> **PROBLEM DETAILS**
Which phosphorylated proteins does the abstract on zinc(II) affinity chromatography name as separated by the affinity column?

> **EXCERPT TO READ**
Novel immobilized zinc(II) affinity chromatography for phosphopeptides and phosphorylated proteins

Immobilized metal ion affinity chromatography (IMAC) is now a widely accepted technique for the separation of natural or artificial products that is beginning to find industrial applications. Here, we introduce a novel procedure for the separation of phosphopeptides and phosphorylated proteins by immobilized zinc(II) affinity chromatography. The phosphate‐binding site of the affinity gel is an alkoxide‐bridged dinuclear zinc(II) complex, the 1,3‐bis[bis(pyridin‐2‐ylmethyl)amino]propan‐2‐olato dizinc(II) complex ( Phos‐tag ), which is linked to a highly cross‐linked 4% ( w/v ) agarose. The affinity gel ( Phos‐tag agarose ) was prepared by the quantitative reaction of N ‐hydroxysuccinimide‐activated Sepharose and a Phos‐tag derivative having a 2‐aminoethylcarbamoyl group in dry CH 3 CN. Phosphopeptides were retrieved in a quantitative and highly selective manner by a spin column method using Phos‐tag agarose at room temperature. Furthermore, in this study, we demonstrate a simple, rapid, and reusable affinity column chromatography for the separation of phosphorylated proteins such as ovalbumin, α s1 ‐casein, and β‐casein at physiological pH.

> **INFORMATION PROVIDED**
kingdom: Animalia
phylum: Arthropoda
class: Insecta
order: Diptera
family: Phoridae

--

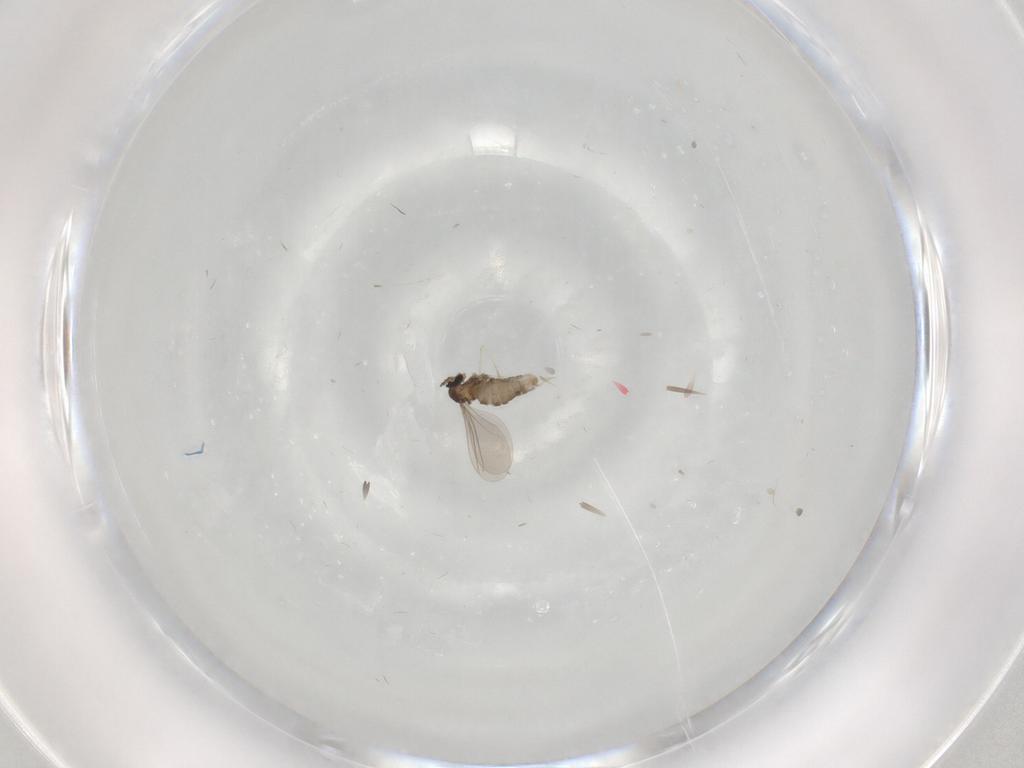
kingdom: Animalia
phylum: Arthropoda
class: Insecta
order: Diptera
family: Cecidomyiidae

> **REPLY TO THE EXERCISE**
Ovalbumin, αs1‑casein, and β‑casein.